=== Your goal ===
The response should consist solely of the lines running from the line with "MORE WAYS TO E" to the end of the data, retyped exactly.

=== Items from a data source ===
□ □ □

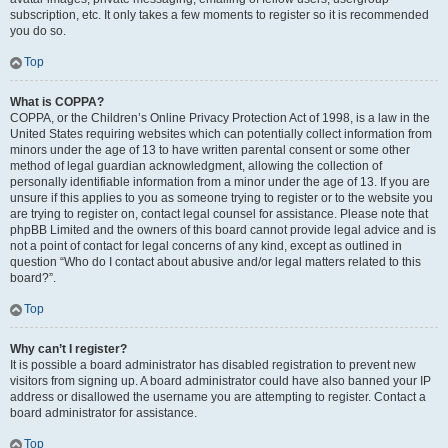
subscription, etc. It only takes a few moments to register so it is recommended
you do so.
Top
What is COPPA?
COPPA, or the Children’s Online Privacy Protection Act of 1998, is a law in the
United States requiring websites which can potentially collect information from
minors under the age of 13 to have written parental consent or some other
method of legal guardian acknowledgment, allowing the collection of
personally identifiable information from a minor under the age of 13. If you are
unsure if this applies to you as someone trying to register or to the website you
are trying to register on, contact legal counsel for assistance. Please note that
phpBB Limited and the owners of this board cannot provide legal advice and is
not a point of contact for legal concerns of any kind, except as outlined in
question “Who do I contact about abusive and/or legal matters related to this
board?”.
Top
Why can’t I register?
It is possible a board administrator has disabled registration to prevent new
visitors from signing up. A board administrator could have also banned your IP
address or disallowed the username you are attempting to register. Contact a
board administrator for assistance.
Top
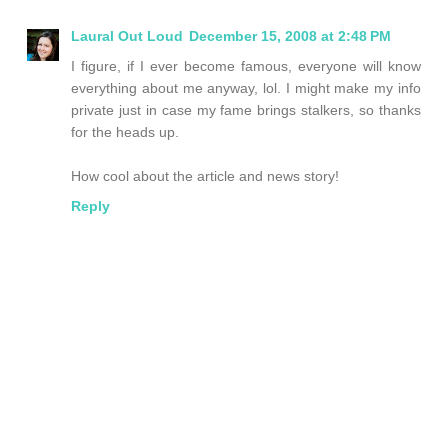
Laural Out Loud
December 15, 2008 at 2:48 PM
I figure, if I ever become famous, everyone will know
everything about me anyway, lol. I might make my info
private just in case my fame brings stalkers, so thanks
for the heads up.
How cool about the article and news story!
Reply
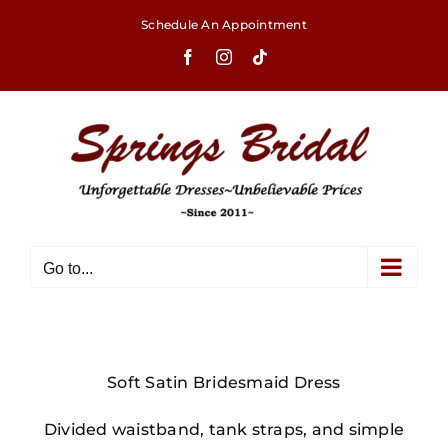
Skip
Schedule An Appointment
to
Facebook
Instagram
Tiktok
content
Go to...
Soft Satin Bridesmaid Dress
Divided waistband, tank straps, and simple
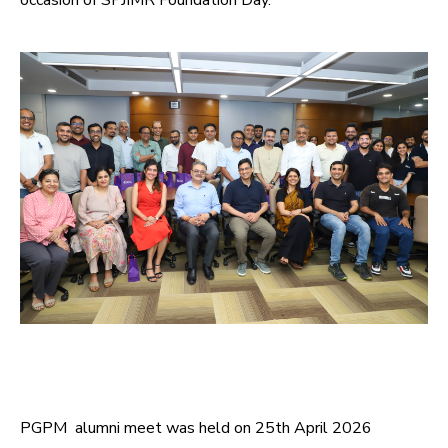
occasion of SPJIMR Foundation Day.
PGPM alumni meet was held on 25th April 2026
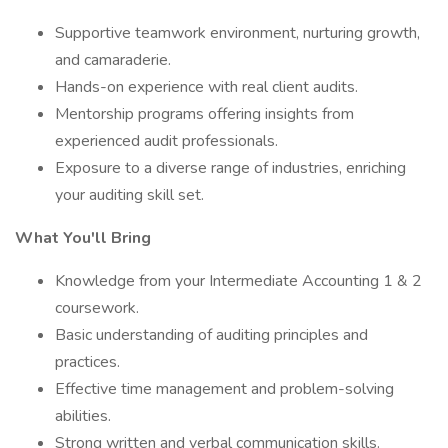
Supportive teamwork environment, nurturing growth,
and camaraderie.
Hands-on experience with real client audits.
Mentorship programs offering insights from
experienced audit professionals.
Exposure to a diverse range of industries, enriching
your auditing skill set.
What You'll Bring
Knowledge from your Intermediate Accounting 1 & 2
coursework.
Basic understanding of auditing principles and
practices.
Effective time management and problem-solving
abilities.
Strong written and verbal communication skills.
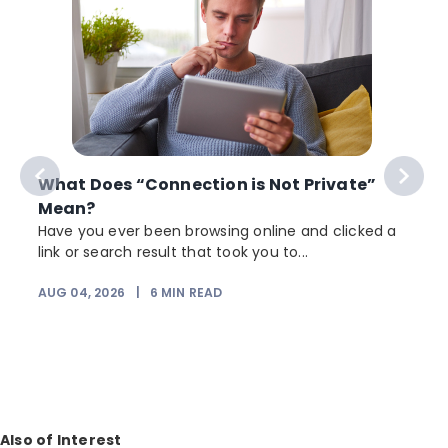
What Does “Connection is Not Private”
Mean?
Have you ever been browsing online and clicked a
link or search result that took you to...
AUG 04, 2026
|
6
MIN READ
J
Also of Interest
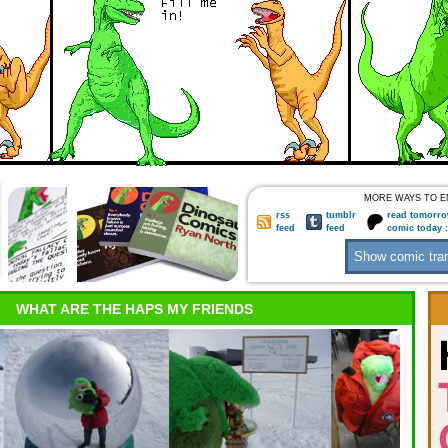
MORE WAYS TO E
rss
tumblr
read tomorro
feed
feed
comic today 
WHAT ARE THE HAPS MY FRIENDS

□ □ □

=== Exercise response ===
MORE WAYS TO E
rss
tumblr
read tomorro
feed
feed
comic today 
WHAT ARE THE HAPS MY FRIENDS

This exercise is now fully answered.